## Prompt
Search the listing below for lines that hold the word "Each", and report only how many there are.

## Given entries
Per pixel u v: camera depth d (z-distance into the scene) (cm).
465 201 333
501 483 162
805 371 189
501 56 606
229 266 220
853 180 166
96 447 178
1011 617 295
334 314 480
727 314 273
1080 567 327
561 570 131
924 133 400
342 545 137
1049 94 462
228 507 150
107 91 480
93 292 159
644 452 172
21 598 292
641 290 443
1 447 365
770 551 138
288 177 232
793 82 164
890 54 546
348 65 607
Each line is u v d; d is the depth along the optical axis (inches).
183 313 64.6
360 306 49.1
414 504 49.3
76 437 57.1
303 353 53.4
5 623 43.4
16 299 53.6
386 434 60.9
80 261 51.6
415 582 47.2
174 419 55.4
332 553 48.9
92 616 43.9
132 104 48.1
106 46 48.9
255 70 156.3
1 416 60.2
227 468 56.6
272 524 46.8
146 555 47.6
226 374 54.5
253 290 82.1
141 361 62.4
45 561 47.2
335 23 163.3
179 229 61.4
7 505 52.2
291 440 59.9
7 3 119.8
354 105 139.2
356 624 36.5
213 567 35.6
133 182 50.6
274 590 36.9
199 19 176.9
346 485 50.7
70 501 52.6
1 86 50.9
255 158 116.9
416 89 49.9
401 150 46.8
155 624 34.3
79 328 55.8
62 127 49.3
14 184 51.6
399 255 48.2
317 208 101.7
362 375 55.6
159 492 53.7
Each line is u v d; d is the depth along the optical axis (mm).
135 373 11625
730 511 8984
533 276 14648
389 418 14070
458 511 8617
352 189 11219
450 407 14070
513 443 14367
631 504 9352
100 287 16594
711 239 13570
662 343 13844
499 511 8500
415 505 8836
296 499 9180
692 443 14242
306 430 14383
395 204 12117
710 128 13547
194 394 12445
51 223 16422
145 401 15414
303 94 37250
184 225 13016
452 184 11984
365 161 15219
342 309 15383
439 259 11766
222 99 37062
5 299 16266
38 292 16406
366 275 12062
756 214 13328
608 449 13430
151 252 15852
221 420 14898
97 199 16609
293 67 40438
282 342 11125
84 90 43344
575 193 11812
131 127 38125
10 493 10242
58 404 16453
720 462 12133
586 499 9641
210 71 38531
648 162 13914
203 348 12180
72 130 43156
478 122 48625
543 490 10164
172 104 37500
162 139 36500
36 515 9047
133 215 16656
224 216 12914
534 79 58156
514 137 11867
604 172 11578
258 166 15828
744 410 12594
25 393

## Written response
2